Samedi 20 juillet 2019
Concerts & dépendances
La Ronde de Philippe Boesmans, un presque classique
vendredi 3 novembre 2017 à 00h12
A l’Amphithéâtre de l’Opéra Bastille : La Ronde (Reigen) opéra en dix scènes de Philippe Boesmans, livret de Luc Bondy d’après Arthur Schnitzler, par l’Académie de l’Opéra. Un (presque) quart de siècle après sa création à Bruxelles (1993), l’ouvrage est devenu un (presque) classique, toujours déroutant et sulfureux. De ce passage en revue de la société viennoise de la fin du XIXème siècle à travers les aventures de dix personnages formant une ronde de désir exempt de sentiments, Boesmans a fait sa Lulu à lui. Sa musique est implacable mais insaisissable, comme les rencontres fortuites qu’elle illustre. Même monde que celui de Berg et Wedekind, dans lequel rôde la mort (la ronde comme métaphore de la syphilis), mais plus glacé encore, plus beckettien, tout en voulant faire, dit-il un "opéra léger laissant un goût amer". Une course sans issue que la metteur en scène Christiane Lutz a voulu accélérer en actualisant l’action : portables, SMS, courses en taxi comme un leitmotiv reliant les scènes, transportant plus vite encore les candidats au bonheur immédiat.
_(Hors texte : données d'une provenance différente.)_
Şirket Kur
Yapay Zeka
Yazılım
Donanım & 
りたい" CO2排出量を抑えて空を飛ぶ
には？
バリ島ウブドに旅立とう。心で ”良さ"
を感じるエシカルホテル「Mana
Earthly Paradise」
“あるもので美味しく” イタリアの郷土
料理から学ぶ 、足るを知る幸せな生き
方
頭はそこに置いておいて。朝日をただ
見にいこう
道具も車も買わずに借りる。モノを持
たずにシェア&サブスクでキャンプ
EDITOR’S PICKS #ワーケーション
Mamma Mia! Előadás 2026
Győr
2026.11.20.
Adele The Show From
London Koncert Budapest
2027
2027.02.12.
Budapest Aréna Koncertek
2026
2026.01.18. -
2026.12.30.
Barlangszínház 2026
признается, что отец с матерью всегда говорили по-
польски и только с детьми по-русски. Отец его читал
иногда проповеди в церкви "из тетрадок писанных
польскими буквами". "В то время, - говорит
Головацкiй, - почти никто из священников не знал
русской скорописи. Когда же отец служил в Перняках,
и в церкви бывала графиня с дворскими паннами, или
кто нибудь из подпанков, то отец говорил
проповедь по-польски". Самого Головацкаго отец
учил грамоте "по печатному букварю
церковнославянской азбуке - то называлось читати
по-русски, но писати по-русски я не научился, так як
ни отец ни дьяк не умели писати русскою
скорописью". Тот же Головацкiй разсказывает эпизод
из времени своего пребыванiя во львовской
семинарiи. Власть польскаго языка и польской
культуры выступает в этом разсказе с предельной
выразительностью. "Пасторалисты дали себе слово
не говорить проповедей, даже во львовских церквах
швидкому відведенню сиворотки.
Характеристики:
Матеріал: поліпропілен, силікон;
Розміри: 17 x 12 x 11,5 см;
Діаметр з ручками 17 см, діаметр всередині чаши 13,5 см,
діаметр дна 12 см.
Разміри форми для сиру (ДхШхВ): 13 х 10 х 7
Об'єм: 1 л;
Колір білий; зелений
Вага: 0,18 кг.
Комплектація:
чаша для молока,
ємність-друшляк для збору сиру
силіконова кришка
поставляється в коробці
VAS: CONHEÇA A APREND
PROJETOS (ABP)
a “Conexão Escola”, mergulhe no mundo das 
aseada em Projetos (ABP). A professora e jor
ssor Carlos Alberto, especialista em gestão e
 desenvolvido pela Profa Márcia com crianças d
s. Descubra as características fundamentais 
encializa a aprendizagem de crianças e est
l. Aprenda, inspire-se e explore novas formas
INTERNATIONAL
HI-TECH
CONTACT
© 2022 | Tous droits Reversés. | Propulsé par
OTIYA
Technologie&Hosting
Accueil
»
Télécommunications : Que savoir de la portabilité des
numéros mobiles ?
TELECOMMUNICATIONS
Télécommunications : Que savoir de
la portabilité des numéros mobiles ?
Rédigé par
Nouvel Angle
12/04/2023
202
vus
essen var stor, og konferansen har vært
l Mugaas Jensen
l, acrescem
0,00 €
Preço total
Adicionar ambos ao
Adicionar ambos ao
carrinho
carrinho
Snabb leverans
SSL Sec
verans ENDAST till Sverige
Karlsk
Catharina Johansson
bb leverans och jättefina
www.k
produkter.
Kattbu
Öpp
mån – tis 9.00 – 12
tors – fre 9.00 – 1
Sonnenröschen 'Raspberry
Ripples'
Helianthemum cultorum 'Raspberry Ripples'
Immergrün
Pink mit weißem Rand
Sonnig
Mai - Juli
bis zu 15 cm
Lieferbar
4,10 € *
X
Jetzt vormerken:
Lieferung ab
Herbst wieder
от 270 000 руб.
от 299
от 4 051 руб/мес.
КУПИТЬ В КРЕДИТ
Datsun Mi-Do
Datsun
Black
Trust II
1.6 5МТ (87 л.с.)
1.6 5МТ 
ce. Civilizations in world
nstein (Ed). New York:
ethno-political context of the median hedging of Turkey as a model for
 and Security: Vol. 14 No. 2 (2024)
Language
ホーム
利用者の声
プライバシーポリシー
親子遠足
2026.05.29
Ce n’était pas indispensable, mais cela donne de l’aisance aux très jeunes membres de l’Académie, chanteurs et musiciens auxquels se joignent ceux de l’Orchestre-Atelier Ostinato sous la direction de l’excellent Jean Deroyer, autant à son affaire avec la musique de Boesmans - habilement "chambrisée" par Fabrizio Cassol - qu’avec celle de Michaël Jarrell il y a peu (voir ici). Un exercice de haute école cependant que ce parlé-chanté (en allemand) porté par cet orchestre fluide en apparence mais en réalité terrible à mettre en place, d’autant que – disposition des lieux oblige – chef et musiciens sont relégués sur les gradins côté cour. En sortant, envie de revoir le film de Max Ophüls (plus que celui, plus récent, de Roger Vadim). Pas par frustration, plutôt par besoin d’entrer plus avant dans cette ronde fascinante.
François Lafon

Opéra National de Paris Bastille, Amphithéâtre, jusqu’au 11 novembre (Photo © Studio j'adore ce que vous faites / OnP)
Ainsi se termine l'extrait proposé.